Compliance e Partidos Políticos

João Trindade Cavalcante Filho

Professor Universitário, Consultor Legislativo do Senado Federal, Advogado, sócio do Trindade Camara Retes Barbosa Magalhães Pinheio e professor convidado da Fundação Brasil

 

1.     INTRODUÇÃO

A adoção de programas de integridade (compliance) é obrigatória, à luz da legislação em vigor, para os partidos políticos? Quais as vantagens e desvantagens que tal exigência em relação às agremiações partidárias pode trazer? Como andam os projetos de lei que tratam do tema no Congresso Nacional? Essas são algumas das perguntas que pretendemos responder, ou pelo menos discutir.

INFORMAÇÕES FORNECIDAS:

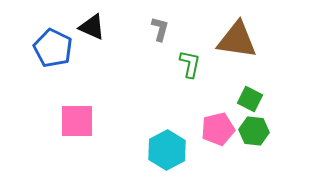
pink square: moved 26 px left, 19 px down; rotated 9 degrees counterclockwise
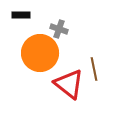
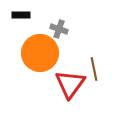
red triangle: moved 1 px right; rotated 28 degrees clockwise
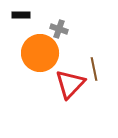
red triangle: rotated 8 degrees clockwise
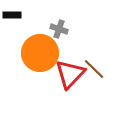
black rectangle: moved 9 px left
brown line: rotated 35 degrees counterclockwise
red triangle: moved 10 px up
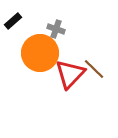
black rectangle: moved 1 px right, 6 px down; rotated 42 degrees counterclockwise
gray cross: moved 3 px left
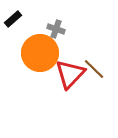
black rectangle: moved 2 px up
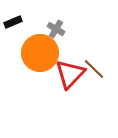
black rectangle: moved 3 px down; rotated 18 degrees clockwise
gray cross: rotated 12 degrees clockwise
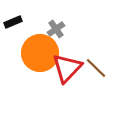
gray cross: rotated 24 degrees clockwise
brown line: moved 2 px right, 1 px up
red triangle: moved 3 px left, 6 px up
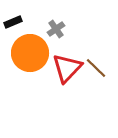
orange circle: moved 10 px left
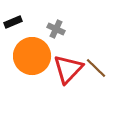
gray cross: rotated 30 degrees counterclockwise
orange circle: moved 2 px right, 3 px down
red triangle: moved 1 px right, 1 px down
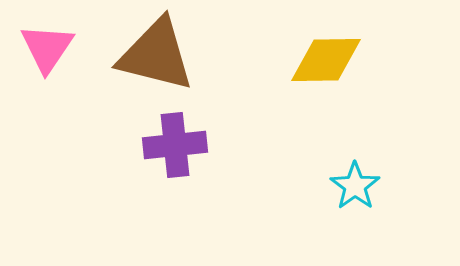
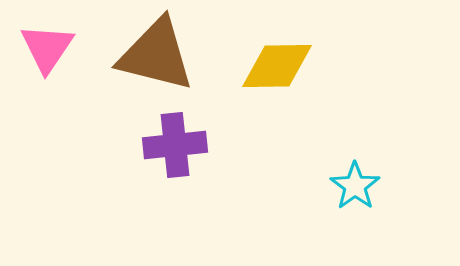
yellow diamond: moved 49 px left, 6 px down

OBJETIVO: Transcreva novamente o trecho citado entre "1.     INTRODUÇÃO" e "pelo menos discutir.", inclusive, trocando "agremiações partidárias" por "siglas partidárias".

RESULTADO DA TAREFA:
1.     INTRODUÇÃO

A adoção de programas de integridade (compliance) é obrigatória, à luz da legislação em vigor, para os partidos políticos? Quais as vantagens e desvantagens que tal exigência em relação às siglas partidárias pode trazer? Como andam os projetos de lei que tratam do tema no Congresso Nacional? Essas são algumas das perguntas que pretendemos responder, ou pelo menos discutir.